### Record extracts
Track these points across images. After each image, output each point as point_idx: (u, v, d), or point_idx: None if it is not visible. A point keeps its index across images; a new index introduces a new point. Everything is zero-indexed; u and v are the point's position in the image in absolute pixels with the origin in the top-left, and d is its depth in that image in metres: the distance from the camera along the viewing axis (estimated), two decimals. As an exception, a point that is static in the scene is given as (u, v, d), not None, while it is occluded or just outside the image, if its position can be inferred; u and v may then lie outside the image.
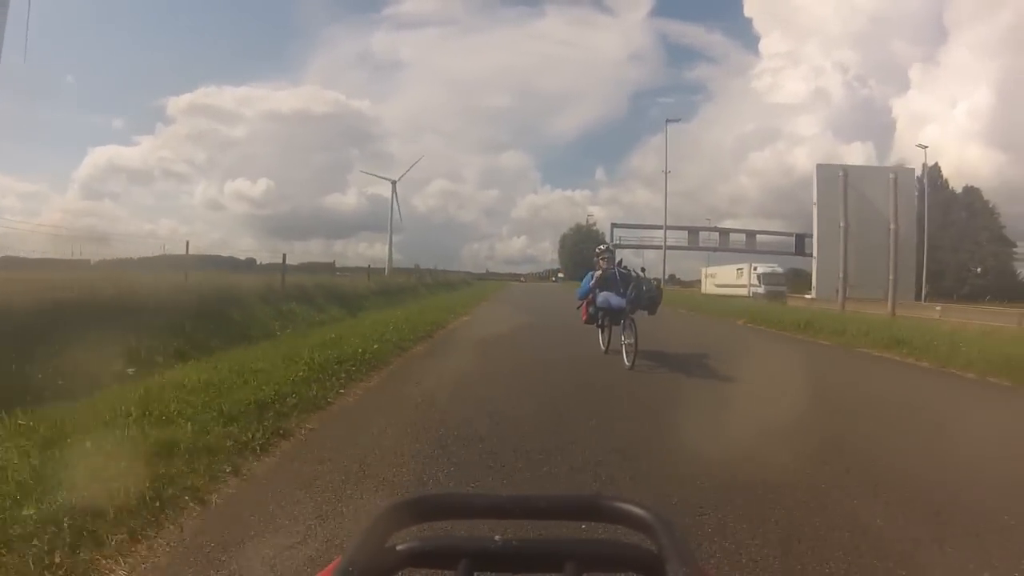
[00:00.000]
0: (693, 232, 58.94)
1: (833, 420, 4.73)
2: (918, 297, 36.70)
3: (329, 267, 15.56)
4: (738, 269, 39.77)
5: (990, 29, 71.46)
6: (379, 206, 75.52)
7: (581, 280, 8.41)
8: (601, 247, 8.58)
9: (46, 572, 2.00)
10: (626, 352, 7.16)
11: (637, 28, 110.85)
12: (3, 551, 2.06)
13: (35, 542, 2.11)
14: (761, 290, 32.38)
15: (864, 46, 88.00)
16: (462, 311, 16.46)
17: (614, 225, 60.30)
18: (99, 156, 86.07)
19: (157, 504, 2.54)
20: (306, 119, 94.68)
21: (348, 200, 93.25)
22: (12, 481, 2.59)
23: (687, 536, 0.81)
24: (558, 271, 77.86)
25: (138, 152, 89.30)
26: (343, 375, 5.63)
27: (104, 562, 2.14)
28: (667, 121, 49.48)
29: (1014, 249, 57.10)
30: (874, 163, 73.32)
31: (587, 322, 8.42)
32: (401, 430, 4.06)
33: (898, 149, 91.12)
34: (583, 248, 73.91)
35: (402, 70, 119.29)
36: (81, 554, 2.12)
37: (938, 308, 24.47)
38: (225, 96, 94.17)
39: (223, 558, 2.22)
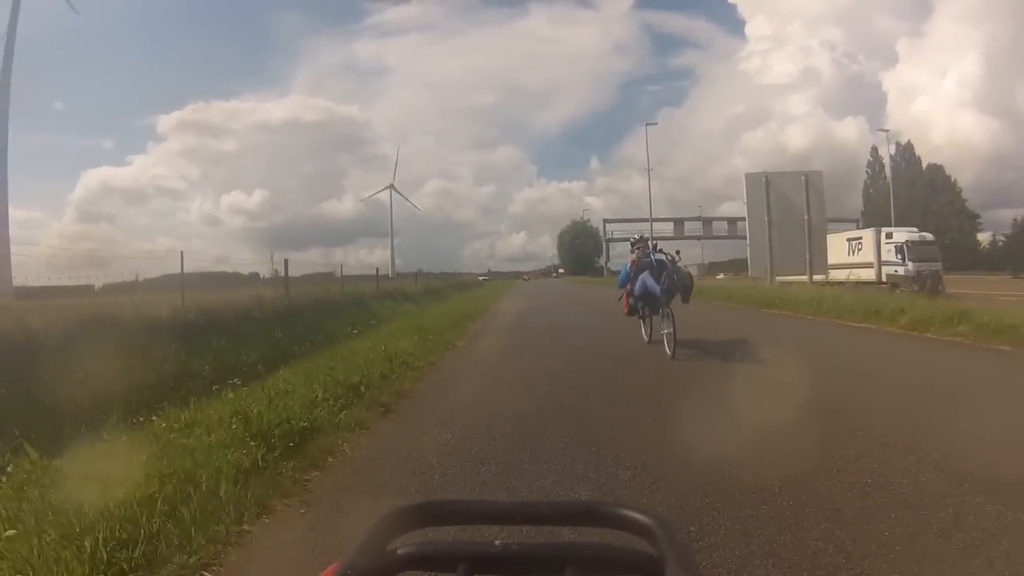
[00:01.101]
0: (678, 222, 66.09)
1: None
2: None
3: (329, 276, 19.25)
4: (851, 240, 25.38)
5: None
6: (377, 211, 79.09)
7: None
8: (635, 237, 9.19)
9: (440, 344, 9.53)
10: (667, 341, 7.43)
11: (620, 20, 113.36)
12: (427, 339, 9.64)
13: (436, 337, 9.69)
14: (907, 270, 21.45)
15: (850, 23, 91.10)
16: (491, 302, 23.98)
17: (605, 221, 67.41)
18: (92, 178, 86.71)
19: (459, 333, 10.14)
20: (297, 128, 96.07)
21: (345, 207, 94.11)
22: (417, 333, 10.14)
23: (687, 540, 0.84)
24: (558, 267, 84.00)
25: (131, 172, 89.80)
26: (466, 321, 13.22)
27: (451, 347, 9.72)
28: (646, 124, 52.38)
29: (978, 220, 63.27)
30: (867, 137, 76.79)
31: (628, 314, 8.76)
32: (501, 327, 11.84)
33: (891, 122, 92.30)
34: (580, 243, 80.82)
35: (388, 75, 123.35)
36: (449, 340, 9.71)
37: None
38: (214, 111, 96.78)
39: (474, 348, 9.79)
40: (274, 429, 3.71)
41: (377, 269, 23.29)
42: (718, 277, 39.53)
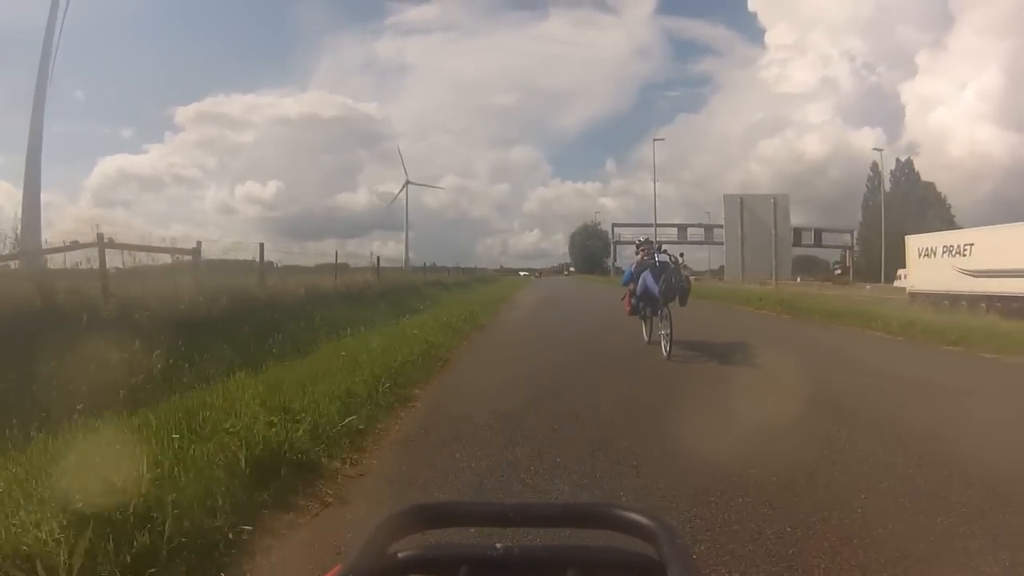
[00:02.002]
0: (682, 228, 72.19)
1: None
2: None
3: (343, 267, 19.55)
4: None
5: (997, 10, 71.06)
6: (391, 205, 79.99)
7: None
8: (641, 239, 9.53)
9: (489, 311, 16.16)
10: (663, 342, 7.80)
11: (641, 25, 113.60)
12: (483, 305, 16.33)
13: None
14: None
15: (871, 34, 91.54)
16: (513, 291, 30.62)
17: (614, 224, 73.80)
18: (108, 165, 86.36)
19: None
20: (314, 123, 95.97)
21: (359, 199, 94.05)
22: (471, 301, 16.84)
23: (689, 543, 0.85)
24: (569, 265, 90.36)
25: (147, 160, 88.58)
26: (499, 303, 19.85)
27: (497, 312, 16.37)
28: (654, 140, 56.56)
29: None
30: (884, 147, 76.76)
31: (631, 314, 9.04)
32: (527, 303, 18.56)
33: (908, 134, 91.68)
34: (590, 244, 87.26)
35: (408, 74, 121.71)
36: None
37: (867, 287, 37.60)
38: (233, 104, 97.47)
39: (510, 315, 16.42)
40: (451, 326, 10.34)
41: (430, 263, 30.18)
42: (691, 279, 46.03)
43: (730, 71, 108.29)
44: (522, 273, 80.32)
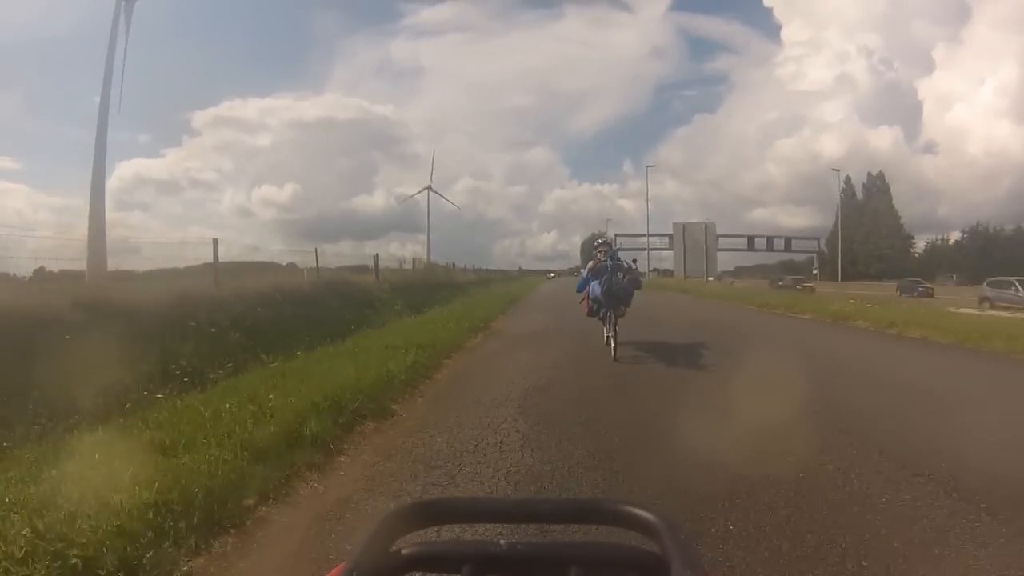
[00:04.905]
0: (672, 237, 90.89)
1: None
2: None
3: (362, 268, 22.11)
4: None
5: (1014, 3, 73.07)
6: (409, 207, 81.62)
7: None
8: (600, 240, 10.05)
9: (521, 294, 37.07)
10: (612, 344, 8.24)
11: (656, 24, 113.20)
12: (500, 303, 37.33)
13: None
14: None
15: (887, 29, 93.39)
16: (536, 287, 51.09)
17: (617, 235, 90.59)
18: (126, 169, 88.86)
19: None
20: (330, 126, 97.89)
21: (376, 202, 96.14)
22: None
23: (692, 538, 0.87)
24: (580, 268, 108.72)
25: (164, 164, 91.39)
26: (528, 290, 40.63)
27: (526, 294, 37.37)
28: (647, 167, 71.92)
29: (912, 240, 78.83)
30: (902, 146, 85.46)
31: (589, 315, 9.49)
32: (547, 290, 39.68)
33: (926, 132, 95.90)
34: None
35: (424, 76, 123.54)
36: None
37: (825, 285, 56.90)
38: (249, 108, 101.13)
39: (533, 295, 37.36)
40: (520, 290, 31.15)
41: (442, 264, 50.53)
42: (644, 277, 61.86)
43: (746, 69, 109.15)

### What you need to do
Write the material above out again exactly as it reads, but don't carry over the pictures.

### Response
Track these points across images. After each image, output each point as point_idx: (u, v, d), or point_idx: None if it is not visible. A point keeps its index across images; a new index introduces a new point. Everything is zero-indexed; u and v are the point's position in the image in absolute pixels with the origin in the top-left, and d is its depth in that image in metres: the distance from the camera along the viewing axis (estimated), two decimals. As an exception, a point that is static in the scene is given as (u, v, d), not None, while it is occluded or just outside the image, if its position can be inferred; u and v may then lie outside the image.
[00:00.000]
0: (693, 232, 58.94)
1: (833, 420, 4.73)
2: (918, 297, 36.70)
3: (329, 267, 15.56)
4: (738, 269, 39.77)
5: (990, 29, 71.46)
6: (379, 206, 75.52)
7: (581, 280, 8.41)
8: (601, 247, 8.58)
9: (46, 572, 2.00)
10: (626, 352, 7.16)
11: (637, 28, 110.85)
12: (3, 551, 2.06)
13: (35, 542, 2.11)
14: (761, 290, 32.38)
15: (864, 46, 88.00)
16: (462, 311, 16.46)
17: (614, 225, 60.30)
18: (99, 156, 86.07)
19: (157, 504, 2.54)
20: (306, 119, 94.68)
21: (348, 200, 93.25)
22: (12, 481, 2.59)
23: (687, 536, 0.81)
24: (558, 271, 77.86)
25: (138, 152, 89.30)
26: (343, 375, 5.63)
27: (104, 562, 2.14)
28: (667, 121, 49.48)
29: (1014, 249, 57.10)
30: (874, 163, 73.32)
31: (587, 322, 8.42)
32: (401, 430, 4.06)
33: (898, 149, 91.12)
34: (583, 248, 73.91)
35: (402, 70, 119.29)
36: (81, 554, 2.12)
37: (938, 308, 24.47)
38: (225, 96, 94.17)
39: (223, 558, 2.22)
[00:01.101]
0: (678, 222, 66.09)
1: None
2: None
3: (329, 276, 19.25)
4: (851, 240, 25.38)
5: None
6: (377, 211, 79.09)
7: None
8: (635, 237, 9.19)
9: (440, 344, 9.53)
10: (667, 341, 7.43)
11: (620, 20, 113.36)
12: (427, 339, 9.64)
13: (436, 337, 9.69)
14: (907, 270, 21.45)
15: (850, 23, 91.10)
16: (491, 302, 23.98)
17: (605, 221, 67.41)
18: (92, 178, 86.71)
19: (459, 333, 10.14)
20: (297, 128, 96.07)
21: (345, 207, 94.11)
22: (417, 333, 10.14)
23: (687, 540, 0.84)
24: (558, 267, 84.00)
25: (131, 172, 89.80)
26: (466, 321, 13.22)
27: (451, 347, 9.72)
28: (646, 124, 52.38)
29: (978, 220, 63.27)
30: (867, 137, 76.79)
31: (628, 314, 8.76)
32: (501, 327, 11.84)
33: (891, 122, 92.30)
34: (580, 243, 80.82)
35: (388, 75, 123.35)
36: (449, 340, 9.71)
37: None
38: (214, 111, 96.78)
39: (474, 348, 9.79)
40: (274, 429, 3.71)
41: (377, 269, 23.29)
42: (718, 277, 39.53)
[00:02.002]
0: (682, 228, 72.19)
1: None
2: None
3: (343, 267, 19.55)
4: None
5: (997, 10, 71.06)
6: (391, 205, 79.99)
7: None
8: (641, 239, 9.53)
9: (489, 311, 16.16)
10: (663, 342, 7.80)
11: (641, 25, 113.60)
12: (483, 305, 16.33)
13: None
14: None
15: (871, 34, 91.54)
16: (513, 291, 30.62)
17: (614, 224, 73.80)
18: (108, 165, 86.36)
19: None
20: (314, 123, 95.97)
21: (359, 199, 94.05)
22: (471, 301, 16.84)
23: (689, 543, 0.85)
24: (569, 265, 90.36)
25: (147, 160, 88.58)
26: (499, 303, 19.85)
27: (497, 312, 16.37)
28: (654, 140, 56.56)
29: None
30: (884, 147, 76.76)
31: (631, 314, 9.04)
32: (527, 303, 18.56)
33: (908, 134, 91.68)
34: (590, 244, 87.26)
35: (408, 74, 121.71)
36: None
37: (867, 287, 37.60)
38: (233, 104, 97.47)
39: (510, 315, 16.42)
40: (451, 326, 10.34)
41: (430, 263, 30.18)
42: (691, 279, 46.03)
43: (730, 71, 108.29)
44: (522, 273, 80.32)
[00:04.905]
0: (672, 237, 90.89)
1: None
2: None
3: (362, 268, 22.11)
4: None
5: (1014, 3, 73.07)
6: (409, 207, 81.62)
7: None
8: (600, 240, 10.05)
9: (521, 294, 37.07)
10: (612, 344, 8.24)
11: (656, 24, 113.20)
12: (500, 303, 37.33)
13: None
14: None
15: (887, 29, 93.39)
16: (536, 287, 51.09)
17: (617, 235, 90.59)
18: (126, 169, 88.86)
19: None
20: (330, 126, 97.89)
21: (376, 202, 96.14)
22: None
23: (692, 538, 0.87)
24: (580, 268, 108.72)
25: (164, 164, 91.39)
26: (528, 290, 40.63)
27: (526, 294, 37.37)
28: (647, 167, 71.92)
29: (912, 240, 78.83)
30: (902, 146, 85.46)
31: (589, 315, 9.49)
32: (547, 290, 39.68)
33: (926, 132, 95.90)
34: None
35: (424, 76, 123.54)
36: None
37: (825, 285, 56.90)
38: (249, 108, 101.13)
39: (533, 295, 37.36)
40: (520, 290, 31.15)
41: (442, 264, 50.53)
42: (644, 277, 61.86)
43: (746, 69, 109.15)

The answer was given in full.